- Manja Location in Madagascar
- Coordinates: 21°26′S 44°20′E﻿ / ﻿21.433°S 44.333°E
- Country: Madagascar
- Region: Menabe
- District: Manja

Area
- • Total: 9,251 km^{2} (3,572 sq mi)
- Elevation: 253 m (830 ft)

Population (2001)
- • Total: 9,000
- Time zone: UTC3 (EAT)
- Postal code: 616

= Manja, Madagascar =

Manja is a town and commune (kaominina) in Madagascar. It belongs to the district of Manja, which is a part of Menabe Region. The population of the commune was estimated to be approximately 30,000 as of 2015 commune census.

Manja is served by a local Manja Airport. In addition to primary schooling the town offers secondary education at both junior and senior levels. The town provides access to hospital services to its citizens. It is also a site of industrial-scale mining.
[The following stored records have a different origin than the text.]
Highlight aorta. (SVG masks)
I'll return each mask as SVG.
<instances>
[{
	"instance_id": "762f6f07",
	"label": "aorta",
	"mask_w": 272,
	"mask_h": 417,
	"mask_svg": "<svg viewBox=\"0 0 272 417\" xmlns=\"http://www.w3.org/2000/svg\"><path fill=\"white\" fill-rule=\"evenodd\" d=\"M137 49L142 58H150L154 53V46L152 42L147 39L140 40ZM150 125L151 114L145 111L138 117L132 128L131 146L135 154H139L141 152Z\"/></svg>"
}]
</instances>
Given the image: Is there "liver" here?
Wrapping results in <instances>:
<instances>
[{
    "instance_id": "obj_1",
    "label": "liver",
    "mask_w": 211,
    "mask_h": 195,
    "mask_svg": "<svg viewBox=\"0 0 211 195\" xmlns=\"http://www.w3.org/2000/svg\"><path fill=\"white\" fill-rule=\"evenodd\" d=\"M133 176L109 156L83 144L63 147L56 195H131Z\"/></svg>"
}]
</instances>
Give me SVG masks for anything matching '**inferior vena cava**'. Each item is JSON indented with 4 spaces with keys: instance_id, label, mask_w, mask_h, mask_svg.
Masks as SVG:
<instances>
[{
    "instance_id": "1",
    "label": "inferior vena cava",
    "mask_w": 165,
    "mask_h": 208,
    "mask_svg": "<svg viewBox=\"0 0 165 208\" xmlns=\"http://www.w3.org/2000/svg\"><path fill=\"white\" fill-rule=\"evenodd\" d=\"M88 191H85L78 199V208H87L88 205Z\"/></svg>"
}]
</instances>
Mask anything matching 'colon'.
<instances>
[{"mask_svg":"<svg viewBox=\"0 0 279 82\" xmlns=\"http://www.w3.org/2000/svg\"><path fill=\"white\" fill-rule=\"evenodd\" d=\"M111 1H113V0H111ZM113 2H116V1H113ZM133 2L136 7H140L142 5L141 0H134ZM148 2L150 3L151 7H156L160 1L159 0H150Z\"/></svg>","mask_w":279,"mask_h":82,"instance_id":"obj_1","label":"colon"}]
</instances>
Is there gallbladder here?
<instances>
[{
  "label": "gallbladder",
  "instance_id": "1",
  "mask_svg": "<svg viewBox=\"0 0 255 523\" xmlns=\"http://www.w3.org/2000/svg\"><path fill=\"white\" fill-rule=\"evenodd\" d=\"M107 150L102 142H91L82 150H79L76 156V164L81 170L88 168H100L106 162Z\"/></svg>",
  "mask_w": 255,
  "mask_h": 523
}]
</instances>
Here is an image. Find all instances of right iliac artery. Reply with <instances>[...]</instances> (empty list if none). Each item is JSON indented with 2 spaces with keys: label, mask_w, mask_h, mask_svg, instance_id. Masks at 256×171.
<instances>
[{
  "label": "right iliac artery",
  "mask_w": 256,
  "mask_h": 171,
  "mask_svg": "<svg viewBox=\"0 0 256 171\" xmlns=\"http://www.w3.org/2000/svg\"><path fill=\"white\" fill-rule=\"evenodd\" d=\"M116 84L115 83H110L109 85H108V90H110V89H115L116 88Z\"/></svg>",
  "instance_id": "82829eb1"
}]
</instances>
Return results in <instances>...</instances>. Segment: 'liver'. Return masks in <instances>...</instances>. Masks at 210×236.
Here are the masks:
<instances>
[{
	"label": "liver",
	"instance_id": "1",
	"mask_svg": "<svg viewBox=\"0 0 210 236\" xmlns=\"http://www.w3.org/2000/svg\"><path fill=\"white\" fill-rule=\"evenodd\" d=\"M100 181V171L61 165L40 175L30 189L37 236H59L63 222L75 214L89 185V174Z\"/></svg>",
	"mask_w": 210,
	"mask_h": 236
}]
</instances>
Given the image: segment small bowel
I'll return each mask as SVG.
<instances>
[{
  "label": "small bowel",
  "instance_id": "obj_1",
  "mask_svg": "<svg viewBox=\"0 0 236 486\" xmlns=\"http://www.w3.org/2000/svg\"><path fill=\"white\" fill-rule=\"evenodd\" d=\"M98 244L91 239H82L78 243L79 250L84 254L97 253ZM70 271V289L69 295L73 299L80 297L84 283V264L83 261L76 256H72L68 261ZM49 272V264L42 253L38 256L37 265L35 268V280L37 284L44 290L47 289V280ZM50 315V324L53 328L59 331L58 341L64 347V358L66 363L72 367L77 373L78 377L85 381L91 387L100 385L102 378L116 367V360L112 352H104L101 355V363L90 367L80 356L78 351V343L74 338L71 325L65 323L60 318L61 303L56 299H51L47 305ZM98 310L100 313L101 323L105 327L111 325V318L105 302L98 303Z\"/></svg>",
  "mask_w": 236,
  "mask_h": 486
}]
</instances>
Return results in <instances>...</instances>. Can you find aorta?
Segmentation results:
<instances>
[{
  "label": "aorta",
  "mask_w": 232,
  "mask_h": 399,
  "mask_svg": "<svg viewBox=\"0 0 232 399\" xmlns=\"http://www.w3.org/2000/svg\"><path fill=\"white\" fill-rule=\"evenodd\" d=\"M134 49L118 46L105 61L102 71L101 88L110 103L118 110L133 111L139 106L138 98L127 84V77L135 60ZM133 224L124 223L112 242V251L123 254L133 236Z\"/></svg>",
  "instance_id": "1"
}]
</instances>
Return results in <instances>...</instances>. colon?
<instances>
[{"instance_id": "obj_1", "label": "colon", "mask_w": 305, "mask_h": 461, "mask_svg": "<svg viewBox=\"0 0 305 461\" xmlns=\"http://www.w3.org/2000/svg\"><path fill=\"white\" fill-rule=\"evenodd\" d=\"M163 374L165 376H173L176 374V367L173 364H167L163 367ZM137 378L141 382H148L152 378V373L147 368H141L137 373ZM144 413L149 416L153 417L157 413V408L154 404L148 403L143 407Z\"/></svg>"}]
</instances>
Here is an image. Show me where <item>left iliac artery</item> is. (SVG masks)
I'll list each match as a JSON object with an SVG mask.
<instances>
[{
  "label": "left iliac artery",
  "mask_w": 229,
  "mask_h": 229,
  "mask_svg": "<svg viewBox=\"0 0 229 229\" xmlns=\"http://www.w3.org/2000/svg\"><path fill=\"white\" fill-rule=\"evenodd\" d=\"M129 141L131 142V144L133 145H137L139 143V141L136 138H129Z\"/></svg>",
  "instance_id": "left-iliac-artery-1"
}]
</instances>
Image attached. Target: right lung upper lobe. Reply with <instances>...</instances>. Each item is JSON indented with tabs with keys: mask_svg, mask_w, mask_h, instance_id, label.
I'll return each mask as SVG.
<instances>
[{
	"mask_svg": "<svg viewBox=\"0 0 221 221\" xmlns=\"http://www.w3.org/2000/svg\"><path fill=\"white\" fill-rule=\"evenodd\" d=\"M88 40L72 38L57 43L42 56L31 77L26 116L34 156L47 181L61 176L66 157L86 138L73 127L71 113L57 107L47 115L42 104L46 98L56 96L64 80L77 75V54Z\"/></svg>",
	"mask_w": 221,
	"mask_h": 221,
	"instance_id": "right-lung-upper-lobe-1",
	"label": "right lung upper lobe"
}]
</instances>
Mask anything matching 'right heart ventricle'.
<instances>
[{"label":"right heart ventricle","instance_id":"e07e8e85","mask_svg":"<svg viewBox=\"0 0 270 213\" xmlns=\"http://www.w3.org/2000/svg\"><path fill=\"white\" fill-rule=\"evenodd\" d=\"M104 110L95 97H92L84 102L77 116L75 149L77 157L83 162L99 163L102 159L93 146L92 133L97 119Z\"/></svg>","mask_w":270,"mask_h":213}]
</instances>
The majority 80% of the population of the commune are farmers, while an additional 17% receives their livelihood from raising livestock. The most important crop is rice, while other important products are beans, cassava and onions. Industry and services provide employment for 0.5% and 2.5% of the population, respectively.

==Roads==
The commune is crossed by the RN9 from Toliara (Tulear) to Mandabe.